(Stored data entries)
+ + + +

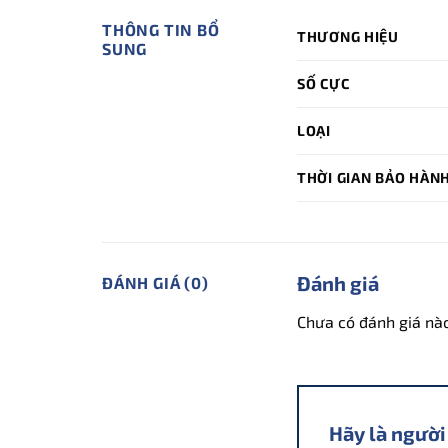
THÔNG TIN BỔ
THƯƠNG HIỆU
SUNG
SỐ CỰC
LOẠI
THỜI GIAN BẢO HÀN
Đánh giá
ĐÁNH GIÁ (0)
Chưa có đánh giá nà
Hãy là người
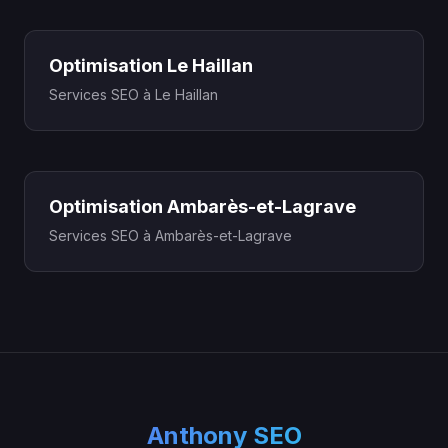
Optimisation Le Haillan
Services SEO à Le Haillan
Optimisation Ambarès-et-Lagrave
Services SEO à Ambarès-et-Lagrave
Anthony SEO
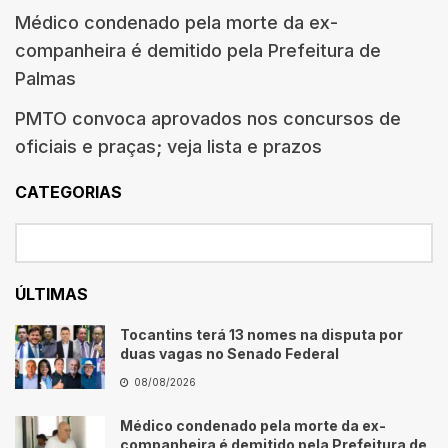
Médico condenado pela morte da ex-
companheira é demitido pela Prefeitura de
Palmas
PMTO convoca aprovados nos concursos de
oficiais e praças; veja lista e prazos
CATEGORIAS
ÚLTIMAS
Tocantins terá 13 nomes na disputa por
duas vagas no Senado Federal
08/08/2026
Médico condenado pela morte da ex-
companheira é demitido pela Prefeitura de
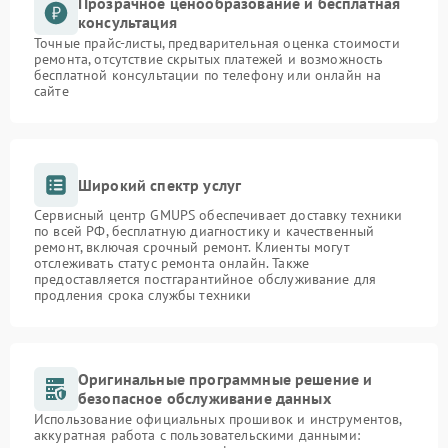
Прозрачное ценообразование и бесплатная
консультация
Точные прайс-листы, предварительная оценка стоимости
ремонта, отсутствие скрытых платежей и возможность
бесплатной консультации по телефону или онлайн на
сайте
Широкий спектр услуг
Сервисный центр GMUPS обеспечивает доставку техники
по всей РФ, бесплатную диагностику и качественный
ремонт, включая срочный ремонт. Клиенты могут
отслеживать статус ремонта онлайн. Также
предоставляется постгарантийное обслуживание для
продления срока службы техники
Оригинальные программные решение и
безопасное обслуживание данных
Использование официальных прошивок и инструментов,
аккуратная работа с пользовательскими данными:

+ + + +

Please copy the records above word for word, omitting every picture.

Expected answer:
THÔNG TIN BỔ
THƯƠNG HIỆU
SUNG
SỐ CỰC
LOẠI
THỜI GIAN BẢO HÀN
Đánh giá
ĐÁNH GIÁ (0)
Chưa có đánh giá nà
Hãy là người
Optimisation Le Haillan
Services SEO à Le Haillan
Optimisation Ambarès-et-Lagrave
Services SEO à Ambarès-et-Lagrave
Anthony SEO
Médico condenado pela morte da ex-
companheira é demitido pela Prefeitura de
Palmas
PMTO convoca aprovados nos concursos de
oficiais e praças; veja lista e prazos
CATEGORIAS
ÚLTIMAS
Tocantins terá 13 nomes na disputa por
duas vagas no Senado Federal
08/08/2026
Médico condenado pela morte da ex-
companheira é demitido pela Prefeitura de
Прозрачное ценообразование и бесплатная
консультация
Точные прайс-листы, предварительная оценка стоимости
ремонта, отсутствие скрытых платежей и возможность
бесплатной консультации по телефону или онлайн на
сайте
Широкий спектр услуг
Сервисный центр GMUPS обеспечивает доставку техники
по всей РФ, бесплатную диагностику и качественный
ремонт, включая срочный ремонт. Клиенты могут
отслеживать статус ремонта онлайн. Также
предоставляется постгарантийное обслуживание для
продления срока службы техники
Оригинальные программные решение и
безопасное обслуживание данных
Использование официальных прошивок и инструментов,
аккуратная работа с пользовательскими данными:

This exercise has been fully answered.